Reading Online Novel

The Prime Minister's Secret Agent(14)



In his own plush armchair, while the rest sat behind, in metal folding chairs, the Prime Minister growled, unlit cigar clenched between his teeth, “Mr. Greene, please start the projector. Mr. Sterling, turn off the lights.”

His two private secretaries did his bidding, and soon the room was dark, filled with the noise of the whirring projector and then the black-and-white images projected onto a screen.

When Lord Nelson, played by Laurence Olivier, said, “Gentlemen, you will never make peace with Napoleon … Napoleon cannot be master of the world until he has smashed us up, and believe me, gentlemen, he means to be master of the world! You cannot make peace with dictators. You have to destroy them—wipe them out!” the P.M. rose and shook his fist at the screen.

He turned toward the audience, who did their best to rouse themselves and look attentive. “I’ll have you know I wrote that line—and several others of Nelson’s! Just fill in ‘Hitler’ wherever ‘Napoleon’ appears and have done with it!” he barked, stabbing the air with his cigar for emphasis.

“Winston …” his wife, Clementine Churchill, said from a brocade settee behind the P.M.’s armchair.

But Churchill paced in front of the screen, mouthing Nelson’s words. “Yes, things were different when we were here five years ago, weren’t they? Our braid was shining in those days. Today they won’t even let us anchor in the harbor. It’s as though we had the plague. They’re so scared of Bonaparte they daren’t lift a finger to help those who are still fighting him …”

Then he stopped his pacing. “Turn off the damn projector! Mr. Greene! Mr. Greene!” David Greene jumped to his feet to do the P.M.’s bidding.

“And Mr. Sterling—let there be light!” John Sterling switched on the lights. The two private secretaries exchanged a knowing glance. They knew from experience that whether the film was done or not, movie time was over.

David Greene was the shorter and slighter of the two, with light hair and silver-rimmed spectacles. He and his friend, John Sterling, had worked for Winston Churchill during his so-called Wilderness Years, when no one in the House took his warnings of Nazi armament seriously. Now that he was almost thirty, his former impish charm had become somewhat subdued, yet another casualty of the war.

John was taller, with curly brown hair and dark eyes and a grim smile. He wore his RAF uniform well, his body not betraying, at least to the casual observer, the injuries he’d survived in Berlin.

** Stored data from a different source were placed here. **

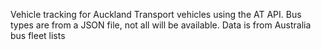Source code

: Vehicle tracking for Auckland Transport vehicles using the AT API. Bus types are from a JSON file, not all will be available. Data is from Australia bus fleet lists
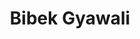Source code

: ---
layout: member
title: "Bibek Gyawali"
category: member
position: Rotation Student
nickname: Bibek
handle: Bibek
email: 
twitter: 
github: 
scholar: 
image: /assets/images/team/bibek.jpg
cv: 
alum: false
---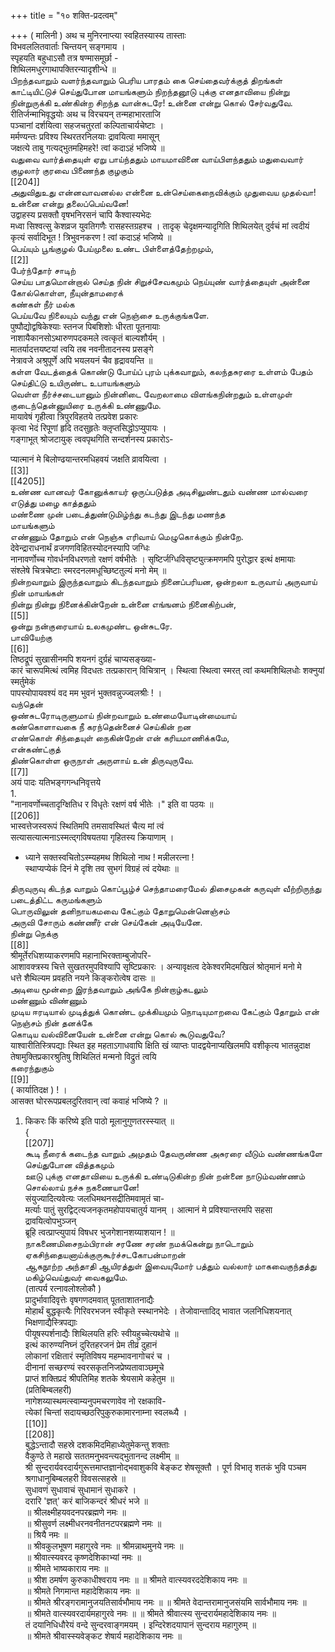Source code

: +++
title = "१० शक्ति-प्रदत्वम्"

+++
( मालिनी ) अथ च मुनिरनाप्त्या स्वहितस्यास्य तास्ताः   
विभवललितवार्ताः चिन्तयन् सङ्गमाय ।   
स्पृहयति बहुधाऽसौ तत्र षण्मासमूर्छा -   
शिथिलमधुरगाथापक्तिरन्यादृशीन्धे ॥   
பிறந்தவாறும் வளர்ந்தவாறும் பெரிய பாரதம் கை செய்தைவர்க்குத் திறங்கள் காட்டியிட்டுச் செய்துபோன மாயங்களும் நிறந்தனூடு புக்கு எனதாவியை நின்று நின்றுருக்கி உண்கின்ற சிறந்த வான்சுடரே! உன்னை என்று கொல் சேர்வதுவே.   
रीतिर्जन्माभिवृद्धयोः अथ च विरचयन् तन्महाभारताजि   
पञ्चानां दर्शयित्वा सहजचतुरतां कल्पिताचार्यचेष्टाः ।   
मर्मण्यन्तः प्रविश्य स्थिरतरनिलयाः द्रावयित्वा ममासून्   
जक्षत्ये ताबु गत्यद्भुतमहिमहरे! त्वां कदाऽहं भजिष्ये ॥   
வதுவை வார்த்தையுள் ஏறு பாய்ந்ததும் மாயமாவினை வாய்பிளந்ததும் மதுவைவார் குழலார் குரவை பிணைந்த குழகும்   
[[204]]  
அதுவிதுஉது என்னவாவனல்ல என்னை உன்செய்கைநைவிக்கும் முதுவைய முதல்வா! உன்னை என்று தலைப்பெய்வனே!   
उद्वाहस्य प्रसक्तौ वृषभनिरसनं चापि कैश्वास्यभेदः   
मध्वा सिश्वत्सु केशव्रज युवतिगणैः रासहस्तग्रहश्च । तादृक् चेदृक्षमन्यादृगिति शिथिलयेत् दुर्वचं मां त्वदीयं   
कृत्यं सर्वादिभूत ! त्रिभुवनकरण ! त्वां कदाऽहं भजिष्ये ॥   
பெய்யும் பூங்குழல் பேய்முலை உண்ட பிள்ளைத்தேற்றமும்,   
[[2]]  
பேர்ந்தோர் சாடிற்   
செய்ய பாதமொன்றால் செய்த நின் சிறுச்சேவகமும் நெய்யுண் வார்த்தையுள் அன்னை கோல்கொள்ள, நீயுன்தாமரைக்   
கண்கள் நீர் மல்க   
பெய்யவே நிலையும் வந்து என் நெஞ்சை உருக்குங்களே.   
पुष्पौद्योद्वषिकेश्याः स्तनज पिबशिशोः धीरता पूतनायाः   
नाशायैकानसोऽथारुणपदकमले त्वत्कृतं बाल्यशौर्यम् ।   
मातर्यादत्तयष्टयां त्वयि तब नवनीतादनस्य प्रसङ्गे   
नेत्रावजे अश्रुपूर्णे अपि भयलयनं चैव हृद्रावयन्ति ॥   
கள்ள வேடத்தைக் கொண்டு போய்ப் புரம் புக்கவாறும், கலந்தசுரரை உள்ளம் பேதம் செய்திட்டு உயிருண்ட உபாயங்களும்   
வெள்ள நீர்ச்சடையானும் நின்னிடை வேறலாமை விளங்கநின்றதும் உள்ளமுள் குடைந்தென்னுயிரை உருக்கி உண்ணுமே.   
मायावेषं गृहीत्वा त्रिपुरविहतये तत्प्रवेश प्रकारः   
कृत्वा भेदं रिपूणां हृदि तदसुहृतेः क्लृप्तसिद्धोऽप्युपायः ।   
गङ्गाभूत् श्रोजटायुक् त्ववपृथगिति सन्दर्शनस्य प्रकारोऽ-   

प्यात्मानं मे बिलोण्ढयान्तरमधिहवयं जक्षति व्रावयित्वा ।   
[[3]]  
[[4205]]  
உண்ண வானவர் கோனுக்காயர் ஒருப்படுத்த அடிசிலுண்டதும் வண்ண மால்வரை எடுத்து மழை காத்ததும்   
மண்ணை முன் படைத்துண்டுமிழ்ந்து கடந்து இடந்து மணந்த   
மாயங்களும்   
எண்ணும் தோறும் என் நெஞ்சு எரிவாய் மெழுகொக்கும் நின்றே.   
देवेन्द्राराधनार्थं व्रजगणविहितस्योदनस्यापि जग्धिः   
नानावर्णोच्च गोवर्धनविधरणतो रक्षणं वर्षभीतेः । सृष्टिर्जग्धिविसृष्ट्युत्क्रमणमपि पुरोद्धार इत्थं क्षमायाः   
संश्लेषे चित्रचेष्टाः स्मरदनलमधूच्छिष्टतुल्यं मनो मेम् ॥   
நின்றவாறும் இருந்தவாறும் கிடந்தவாறும் நினைப்பரியன, ஒன்றலா உருவாய் அருவாய் நின் மாயங்கள்   
நின்று நின்று நினைக்கின்றேன் உன்னை எங்ஙனம் நினைகிற்பன்,   
[[5]]  
ஒன்று நன்குரையாய் உலகமுண்ட ஒன்சுடரே.   
பாவியேற்கு   
[[6]]  
तिष्ठद्रूपं सुखासीनमपि शयनगं दुर्ग्रहं चाप्यसङ्ख्या-   
कारं चारूपमित्थं त्वमिह विदधतः तत्प्रकारान् विचित्रान् । स्थित्वा स्थित्वा स्मरत् त्वां कथमशिथिलधोः शक्नुयां स्मर्तुमेकं   
पापस्योपायवश्यं वद मम भुवनं भुक्तवन्नुज्ज्वलश्रीः ! ।   
வந்தென்   
ஒண்சுடரோடிருளுமாய் நின்றவாறும் உண்மையோடின்மையாய்   
கண்கொளாவகை நீ கரந்தென்னைச் செய்கின் றன   
எண்கொள் சிந்தையுள் நைகின்றேன் என் கரியமாணிக்கமே,   
என்கண்ட்குத்   
திண்கொள்ள ஒருநாள் அருளாய் உன் திருவுருவே.   
[[7]]  
अयं पादः यतिभङ्गगन्धनिवृत्तये   
1.   
"नानावर्णोच्चतादृग्क्षितिध र विधृतेः रक्षणं वर्ष भीतेः ।" इति वा पठयः ॥   
[[206]]  
भास्वत्तेजस्वरूपं स्थितिमपि तमसावस्थितं चैत्य मां त्वं   
सत्यासत्यात्मनाऽस्मत्द्गविषयतया गृहितस्य क्रियाणाम् ।   
* ध्याने सक्तस्वचितोऽस्म्यहमथ शिथिलो नाथ ! मन्नीलरत्ना !   
स्थाप्यप्येकं दिनं मे दृशि तव सुभगं विग्रहं त्वं दयेथाः ॥   

திருவுருவு கிடந்த வாறும் கொப்பூழ்ச் செந்தாமரைமேல் திசைமுகன் கருவுள் வீற்றிருந்து படைத்திட்ட கருமங்களும்   
பொருவிலுன் தனிநாயகமவை கேட்கும் தோறுமென்னெஞ்சம்   
அருவி சோரும் கண்ணீர் என் செய்கேன் அடியேனே.   
நின்று நெக்கு   
[[8]]  
श्रीमूर्तेरधिशय्याकरणमपि महानाभिरक्ताम्बुजोपरि-   
आशावक्त्रस्य चित्ते सुखतरमुपविश्यापि सृष्टिप्रकारः । अन्यावृक्षत्व देकेश्वरमिदमखिलं श्रोतृमानं मनो मे   
धत्ते शैथिल्यम प्रवहति नयने किङ्करोत्वेष दासः ॥   
அடியை மூன்றை இரந்தவாறும் அங்கே நின்றாழ்கடலும்   
மண்ணும் விண்ணும்   
முடிய ஈரடியால் முடித்துக் கொண்ட முக்கியமும் நொடியுமாறவை கேட்கும் தோறும் என் நெஞ்சம் நின் தனக்கே   
கொடிய வல்வினையேன் உன்னை என்று கொல் கூடுவதுவே?   
याश्वारीतिस्त्रिपद्याः स्थित इह महताऽगाधवाघि क्षिति खं व्याप्तः पादद्वयेनाप्यखिलमपि वशीकृत्य भातन्नुदाक्ष   
तेषामुक्तिप्रकारश्रुतिषु शिथिलितं मन्मनो विद्रुतं त्वयि   
கரைந்துகும்   
[[9]]  
( कार्यातिदक्ष ) ! ।   
आसक्त घोररूपप्रबलदुरितवान् त्वां कवाहं भजिष्ये ? ॥   
1. किकरः किं करिष्ये इति पाठो मूलानुगुणतरस्स्यात् ॥   
{   
[[207]]  
கூடி நீரைக் கடைந்த வாறும் அமுதம் தேவருண்ண அசுரரை வீடும் வண்ணங்களே செய்துபோன வித்தகமும்   
ஊடு புக்கு எனதாவியை உருக்கி உண்டிடுகின்ற நின் றன்னை நாடும்வண்ணம் சொல்லாய் நச்சு நகணையானே!   
संयुज्यादित्यवेत्यः जलधिमथनसद्रीतिमवामृतं चा-   
मर्त्याः पातुं सुरद्विट्त्यजनकृतमहोपायचातुर्य यानम् । आत्मानं मे प्रविश्यान्तरमपि सहसा द्रावयित्वोपभुञ्जन्   
ब्रूहि त्वत्प्राप्त्युपायं विषधर भुजगेशानशय्याशयान ! ॥   
நாகணைமிசைநம்பிரான் சரணே சரண் நமக்கென்று நாடொறும் ஏகசிந்தையனாய்க்குருகூர்ச்சடகோபன்மாறன்   
ஆகநூற்ற அந்தாதி ஆயிரத்துள் இவையுமோர் பத்தும் வல்லார் மாகவைகுந்தத்து மகிழ்வெய்துவர் வைகலுமே.   
(तात्पर्य रत्नावलोश्लोकौ )   
प्रादुर्भावादिवृत्तेः वृषगणदमवात् पूतताशातनाद्यैः   
मोहार्थं बुद्धकृत्यैः गिरिवरभजन स्वीकृते स्स्थानभेदेः । तेजोवान्तादिद् भावात जलनिधिशयनात् भिक्षणाद्यैस्त्रिपद्याः   
पीयूषस्पर्शनाद्यैः शिथिलयति हरिः स्वीयहुच्चेत्यथोचे ॥   
इत्थं कारुण्यनिघ्नं दुरितहरजनं प्रेम तीव्रं दुहानं   
लोकानां रक्षितारं स्मृतिविषय महम्भावनागोचरं च ।   
दीनानां सच्छरण्यं स्वरसकृतनिजप्रेष्यतावाञ्छमूचे   
प्राप्तं शक्तिप्रदं श्रीपतिमिह शतके श्रेयसामे कहेतुम ॥   
(प्रतिबिम्बलहरी)   
नागेशय्यास्थमत्स्वाम्यनुपमचरणावेव नो रक्षकावि-   
त्येकां चिन्तां सदायच्छठरिपुकुरुकामारनाम्ना स्वलब्ध्यै ।   
[[10]]  
[[208]]  
बुद्धेऽन्तादौ सहस्रे दशकमिदमिहाध्येतुमेकन्तु शक्ताः   
वैकुण्ठे ते महाखे सततमनुभवन्त्यद्भुतानन्द लक्ष्मीम् ॥   
श्री सुन्दरार्यवरदार्यगुरूत्तमाप्तज्ञानोद्भवाशुकवि बेङ्कट शेषसूक्तौ । पूर्ण विभातृ शतकं भुवि पञ्चम श्रगाधानुबिम्बलहरी विवसत्सहस्रे ॥   
सुधावणं सुधावाचं सुधामानं सुधाकरे ।   
दरारि 'ज्ञत्' करं बाजिकन्दरं श्रीधरं भजे ॥   
॥ श्रीलक्ष्मीहयवदनपरब्रह्मणे नमः ॥   
॥ श्रीसुवर्ण लक्ष्मीधरनवनीतनटपरब्रह्मणे नमः ॥   
॥ श्रियै नमः ॥   
॥ श्रीवकुलभूषण महागुरवे नमः ॥ श्रीमन्नाथमुनये नमः ॥   
॥ श्रीवात्स्यवरद कृष्णदेशिकाभ्यां नमः ॥   
॥ श्रीमते भाष्यकाराय नमः ॥   
॥ श्रीश ठमर्षण कुरुकाधीश्वराय नमः ॥ ॥ श्रीमते वात्स्यवरददेशिकाय नमः ॥   
॥ श्रीमते निगमान्त महादेशिकाय नमः ॥   
॥ श्रीमते श्रीरङ्गरामानुजयतिसार्वभौमाय नमः ॥ ॥ श्रीमते वेदान्तरामानुजसंयमि सार्वभौमाय नमः ॥   
॥ श्रीमते वात्स्यवरदार्यमहागुरवे नमः ॥ ॥ श्रीमते श्रीवात्स्य सुन्दरार्यमहादेशिकाय नमः ॥   
तं दयानिधिधौरेयं वन्दे सुन्दरवाङ्गमयम् । इन्दिरेशदयापानं सुन्दराय महागुरुम् ॥   
॥ श्रीमते श्रीवास्स्यवेङ्कट शेषार्य महादेशिकाय नमः ॥
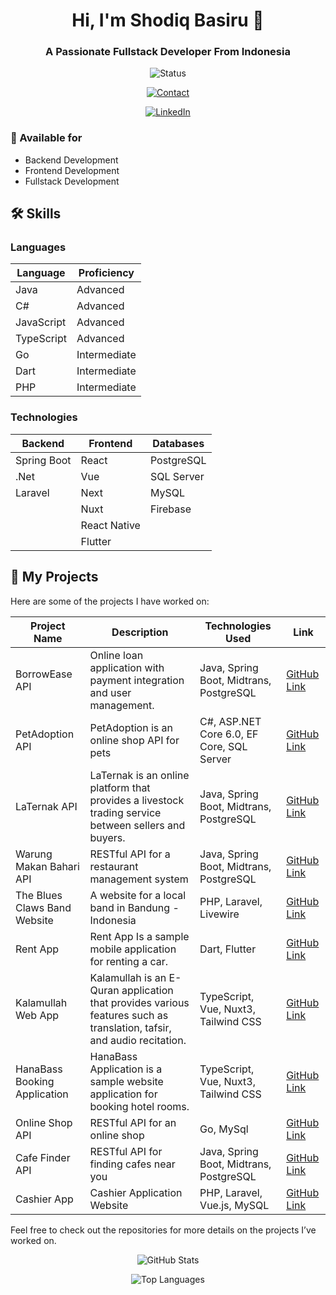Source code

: <h1 align="center">Hi, I'm Shodiq Basiru 👋</h1>
<h3 align="center">A Passionate Fullstack Developer From Indonesia</h3>

<p align="center">
    <img src="https://img.shields.io/badge/Status-Available-brightgreen" alt="Status">
</p>

<p align="center">
    <a href="mailto:shodiqbasiru@gmail.com">
        <img src="https://img.shields.io/badge/Contact-shodiqbasiru@gmail.com-red" alt="Contact">
    </a>
</p>

<p align="center">
    <a href="https://www.linkedin.com/in/shodiq-basiru/">
        <img src="https://img.shields.io/badge/LinkedIn-Shodiq%20Basiru-blue?style=for-the-badge&logo=linkedin" alt="LinkedIn">
    </a>
</p>

### 💼 Available for

- Backend Development
- Frontend Development
- Fullstack Development

## 🛠️ Skills

### Languages

| Language   | Proficiency  |
| ---------- | ------------ |
| Java       | Advanced     |
| C#         | Advanced     |
| JavaScript | Advanced     |
| TypeScript | Advanced     |
| Go         | Intermediate |
| Dart       | Intermediate |
| PHP        | Intermediate |

### Technologies

| Backend     | Frontend     | Databases  |
| ----------- | ------------ | ---------- |
| Spring Boot | React        | PostgreSQL |
| .Net        | Vue          | SQL Server |
| Laravel     | Next         | MySQL      |
|             | Nuxt         | Firebase   |
|             | React Native |            |
|             | Flutter      |            |

## 📂 My Projects

Here are some of the projects I have worked on:

| Project Name                 | Description                                                                                                            | Technologies Used                         | Link                                                                       |
| ---------------------------- | ---------------------------------------------------------------------------------------------------------------------- | ----------------------------------------- | -------------------------------------------------------------------------- |
| BorrowEase API               | Online loan application with payment integration and user management.                                                  | Java, Spring Boot, Midtrans, PostgreSQL   | [GitHub Link](https://github.com/shodiqbasiru/borrowease-api)              |
| PetAdoption API              | PetAdoption is an online shop API for pets                                                                             | C#, ASP.NET Core 6.0, EF Core, SQL Server | [GitHub Link](https://github.com/shodiqbasiru/Pet-Adoption-Web-Api-dotnet) |
| LaTernak API                 | LaTernak is an online platform that provides a livestock trading service between sellers and buyers.                   | Java, Spring Boot, Midtrans, PostgreSQL   | [GitHub Link](https://github.com/shodiqbasiru/La-Ternak-API)               |
| Warung Makan Bahari API      | RESTful API for a restaurant management system                                                                         | Java, Spring Boot, Midtrans, PostgreSQL   | [GitHub Link](https://github.com/shodiqbasiru/Warung-Makan-Bahari-Api)     |
| The Blues Claws Band Website | A website for a local band in Bandung - Indonesia                                                                      | PHP, Laravel, Livewire                    | [GitHub Link](https://github.com/shodiqbasiru/bluesclues-web)              |
| Rent App                     | Rent App Is a sample mobile application for renting a car.                                                             | Dart, Flutter                             | [GitHub Link](https://github.com/shodiqbasiru/rent_app)                    |
| Kalamullah Web App           | Kalamullah is an E-Quran application that provides various features such as translation, tafsir, and audio recitation. | TypeScript, Vue, Nuxt3, Tailwind CSS      | [GitHub Link](https://github.com/shodiqbasiru/Kalamullah-Application)      |
| HanaBass Booking Application | HanaBass Application is a sample website application for booking hotel rooms.                                          | TypeScript, Vue, Nuxt3, Tailwind CSS      | [GitHub Link](https://github.com/shodiqbasiru/Nuxt-Booking-App)            |
| Online Shop API              | RESTful API for an online shop                                                                                         | Go, MySql                                 | [GitHub Link](https://github.com/shodiqbasiru/online-shop-api)             |
| Cafe Finder API              | RESTful API for finding cafes near you                                                                                 | Java, Spring Boot, Midtrans, PostgreSQL   | [GitHub Link](https://github.com/shodiqbasiru/Cafe-Finder-Application)     |
| Cashier App                  | Cashier Application Website                                                                                            | PHP, Laravel, Vue.js, MySQL               | [GitHub Link](https://github.com/shodiqbasiru/kasir-app)                   |

Feel free to check out the repositories for more details on the projects I’ve worked on.

<p align="center">
    <img src="https://github-readme-stats.vercel.app/api?username=shodiqbasiru&show_icons=true&theme=radical" alt="GitHub Stats">
</p>

<p align="center">
    <img src="https://github-readme-stats.vercel.app/api/top-langs/?username=shodiqbasiru&layout=compact&theme=radical" alt="Top Languages">
</p>
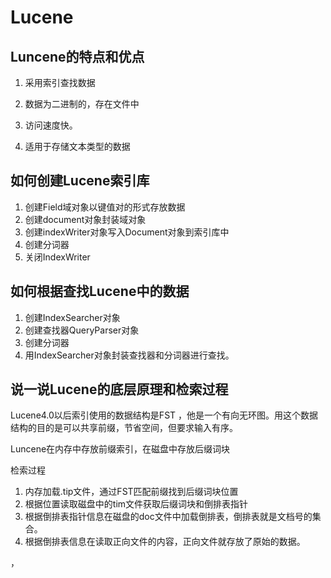 #  Lucene





## Luncene的特点和优点



1. 采用索引查找数据

2. 数据为二进制的，存在文件中

3. 访问速度快。

4. 适用于存储文本类型的数据

   

   





## 如何创建Lucene索引库



1.  创建Field域对象以键值对的形式存放数据
2. 创建document对象封装域对象
3. 创建indexWriter对象写入Document对象到索引库中
4. 创建分词器
5. 关闭IndexWriter





## 如何根据查找Lucene中的数据



1. 创建IndexSearcher对象
2. 创建查找器QueryParser对象
3. 创建分词器
4. 用IndexSearcher对象封装查找器和分词器进行查找。





## 说一说Lucene的底层原理和检索过程

Lucene4.0以后索引使用的数据结构是FST ，他是一个有向无环图。用这个数据结构的目的是可以共享前缀，节省空间，但要求输入有序。

Luncene在内存中存放前缀索引，在磁盘中存放后缀词块



检索过程

1. 内存加载.tip文件，通过FST匹配前缀找到后缀词块位置
2. 根据位置读取磁盘中的tim文件获取后缀词块和倒排表指针
3. 根据倒排表指针信息在磁盘的doc文件中加载倒排表，倒排表就是文档号的集合。
4. 根据倒排表信息在读取正向文件的内容，正向文件就存放了原始的数据。





，

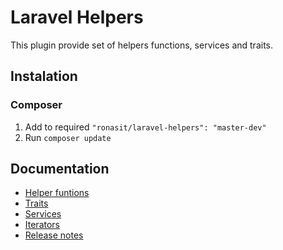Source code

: # Laravel Helpers 

This plugin provide set of helpers functions, services and traits. 

## Instalation

### Composer
 1. Add to required `"ronasit/laravel-helpers": "master-dev"`
 1. Run `composer update`

## Documentation
 - [Helper funtions](./documentation/helpers.md)
 - [Traits](./documentation/traits.md)
 - [Services](./documentation/services.md)
 - [Iterators](./documentation/iterators.md)
 - [Release notes](./documentation/releases.md)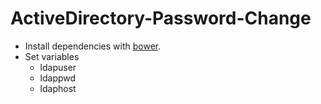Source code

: ActiveDirectory-Password-Change
===============================

* Install dependencies with [bower](https://github.com/bower/bower).
* Set variables
	* ldapuser
	* ldappwd
	* ldaphost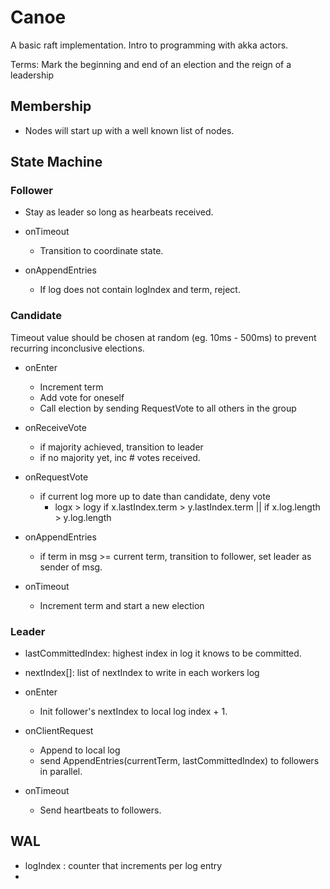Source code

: # Canoe
A basic raft implementation. Intro to programming with akka actors.

Terms: Mark the beginning and end of an election and the reign of a leadership

## Membership

- Nodes will start up with a well known list of nodes.

## State Machine

### Follower

- Stay as leader so long as hearbeats received.
- onTimeout
  - Transition to coordinate state.

- onAppendEntries
  - If log does not contain logIndex and term, reject.

### Candidate
Timeout value should be chosen at random (eg. 10ms - 500ms) to prevent recurring
inconclusive elections.

- onEnter
  - Increment term
  - Add vote for oneself
  - Call election by sending RequestVote to all others in the group

- onReceiveVote
  - if majority achieved, transition to leader
  - if no majority yet, inc # votes received.

- onRequestVote
  - if current log more up to date than candidate, deny vote
    - logx > logy if x.lastIndex.term > y.lastIndex.term || if x.log.length > y.log.length

- onAppendEntries
  - if term in msg >= current term, transition to follower, set leader as sender of msg.

- onTimeout
  - Increment term and start a new election

### Leader

- lastCommittedIndex: highest index in log it knows to be committed.
- nextIndex[]: list of nextIndex to write in each workers log


- onEnter
  - Init follower's nextIndex to local log index + 1.

- onClientRequest
  - Append to local log
  - send AppendEntries(currentTerm, lastCommittedIndex) to followers in parallel.

- onTimeout
  - Send heartbeats to followers.


## WAL

- logIndex : counter that increments per log entry
- 

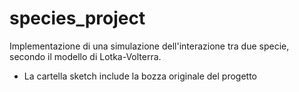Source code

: # species_project

Implementazione di una simulazione dell'interazione tra due specie, secondo il modello di Lotka-Volterra.

- La cartella sketch include la bozza originale del progetto
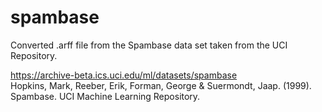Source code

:# spambase

Converted .arff file from the Spambase data set taken from the UCI Repository.

https://archive-beta.ics.uci.edu/ml/datasets/spambase  
Hopkins, Mark, Reeber, Erik, Forman, George & Suermondt, Jaap. (1999). Spambase. UCI Machine Learning Repository.
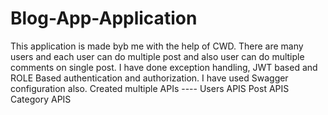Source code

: # Blog-App-Application
This application is made byb me with the help of CWD.
There are many users and each user can do multiple post and also user can do multiple comments on single post.
I have done exception handling, JWT based and ROLE Based authentication and authorization.
I have used Swagger configuration also.
Created multiple APIs ----
Users APIS
Post APIS
Category APIS

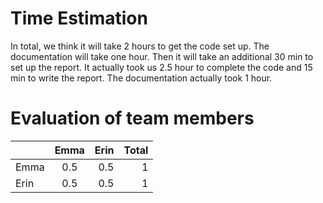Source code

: # Time Estimation
In total, we think it will take 2 hours to get the code set up. The documentation will take one hour. Then it will take an additional 30 min to set up the report. It actually took us 2.5 hour to complete the code and 15 min to write the report. The documentation actually took 1 hour.

# Evaluation of team members
|  | Emma | Erin | Total |
|-----------|:-----------:|-----------:|  -----------:|  
| Emma | 0.5 | 0.5 |  1  |
| Erin | 0.5 | 0.5 |  1 ||
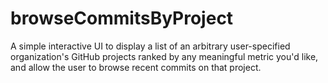# browseCommitsByProject
A simple interactive UI to display a list of an arbitrary user-specified organization's GitHub projects ranked by any meaningful metric you'd like, and allow the user to browse recent commits on that project.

The enormous bookcase-lined Long Gallery was chilly, even though a fire burned in the grate and the floor was covered in Kazakh rugs. The room smelled of book restorer and wood smoke. Churchill began to pace, his round face pink from the prodigious quantities of Pol Roger Champagne and red Burgundy he’d put away during dinner. “Do you know that that damn isolationist group, the so-called America First Committee, calls That Hamilton Woman ‘wartime propaganda’? And has called on the U.S. public to boycott it? Apparently, the AFC sees them as ‘preparing Americans for war.’ ”

He kicked a metal wastebasket, and Nelson, the P.M.’s black cat, who’d been curled up on one of the folding chairs, started, then scurried away. “No one named Nelson—man or cat—ever runs from a fight!” Churchill shouted after the feline, shaking his fist. “And of course we’re trying to rouse the damn Americans. They’ve sat on their fat—”

Clementine shot her husband a warning look.

“—posteriors long enough. The Nazzies have sunk the USS Robin Moor, the Kearny, and the Reuben James. Do they have to invade the East Coast and march on Washington before President Roosevelt will declare war?

“Meanwhile,” Churchill continued, his voice rising in power, as if addressing the back benches of the House of Commons, “they’re wasting time rounding up filmmakers when they should be after the bl—”

He shot a look at Clementine, who arched one eyebrow in warning. “… the Nazzies,” he amended, in a gentler tone, using his usual and distinctive sibilant pronunciation.

“Winston, darling,” his wife said, rising, “if you’re done with the film, I think I’ll retire for the evening. Good night, love. Good night, all.” The gentlemen stood as Mrs. Churchill, with her fine posture and impeccably cut silk dress, walked out in a trail of Arpège. The rest of the women, including Churchill’s daughter Mary, also excused themselves.

When they were gone, Churchill gave a fierce battle cry: “Gentlemen,” he thundered, rallying the troops, “to the Hawtree Room!” As he stalked out, he called over his shoulder to his beleaguered manservant, “And Inces! We shall require both port and Stilton!”